There’s a key difference with this one: it’s run by, and features, people who actually work in the public transport industry.
There are a lot of other good podcasts out there, but almost all of them feature advocates or academics.
I’m working my way through their episodes, but last week I listened to this one: The Dirty Details of Keeping Transit Clean.
It’s quite fascinating to hear about these issues from the perspective of the people who manage them. For instance (with some good humour) they pondered why some people feel the need to vandalise toilets, and noted the ways of trying to prevent or minimise such damage. Unfortunately this sometimes involves designing facilities to the same standard as used in prisons. (Sounds like the old Flinders Street Station toilets.)
They also talked about rubbish bins with solar power to compress the garbage. They noted the “BigBelly” brand, and said this reduced the need to empty the bins to a fifth the normal rate.

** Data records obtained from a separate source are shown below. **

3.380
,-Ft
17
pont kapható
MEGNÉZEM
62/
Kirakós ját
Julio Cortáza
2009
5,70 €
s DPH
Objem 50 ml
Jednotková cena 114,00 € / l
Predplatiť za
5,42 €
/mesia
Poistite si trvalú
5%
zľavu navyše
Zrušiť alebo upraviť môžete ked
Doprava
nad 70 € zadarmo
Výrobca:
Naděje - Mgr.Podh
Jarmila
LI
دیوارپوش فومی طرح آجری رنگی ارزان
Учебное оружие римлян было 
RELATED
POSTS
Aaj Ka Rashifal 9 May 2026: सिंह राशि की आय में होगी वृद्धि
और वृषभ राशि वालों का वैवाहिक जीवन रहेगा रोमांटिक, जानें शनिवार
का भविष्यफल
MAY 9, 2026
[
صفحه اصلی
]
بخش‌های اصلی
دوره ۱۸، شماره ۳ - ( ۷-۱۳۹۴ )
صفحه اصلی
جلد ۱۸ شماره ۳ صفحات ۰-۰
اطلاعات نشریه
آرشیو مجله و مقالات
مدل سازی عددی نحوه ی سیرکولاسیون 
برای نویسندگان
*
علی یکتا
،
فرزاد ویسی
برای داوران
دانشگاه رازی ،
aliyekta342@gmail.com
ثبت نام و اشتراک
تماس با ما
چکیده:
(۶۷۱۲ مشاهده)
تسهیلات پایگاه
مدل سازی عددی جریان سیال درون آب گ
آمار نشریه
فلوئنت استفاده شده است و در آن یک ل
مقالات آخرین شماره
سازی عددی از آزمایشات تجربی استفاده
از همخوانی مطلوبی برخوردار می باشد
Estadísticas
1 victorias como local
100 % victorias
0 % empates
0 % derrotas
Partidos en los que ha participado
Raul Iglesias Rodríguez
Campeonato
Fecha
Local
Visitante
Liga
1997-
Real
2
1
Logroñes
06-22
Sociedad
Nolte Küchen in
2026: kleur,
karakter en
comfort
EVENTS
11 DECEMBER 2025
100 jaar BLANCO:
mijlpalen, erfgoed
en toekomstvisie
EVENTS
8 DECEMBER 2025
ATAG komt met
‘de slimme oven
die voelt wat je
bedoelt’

This got my attention, because I’d noticed the City of Melbourne is trialling these very same bins. There are several at the southern end of Elizabeth Street, and according to this article, several more in the Southbank area.
Presumably because they’re in high-traffic locations, any food waste stored in them won’t be in there long enough to become a problem. These new bins have sensors to phone home when they’re nearly full, so they can be prioritised for emptying — something also being trialled in 50 older bins as well.
How well does this all work? I guess they’ll find out during the trial.
Alongside smart toilets like the now common Exeloo, this is clever stuff… though evidently not smart enough to prevent people stacking recyclable waste beside the bins.
And having written this blog post, I now feel like I know more about CBD garbage collection than I probably needed to know.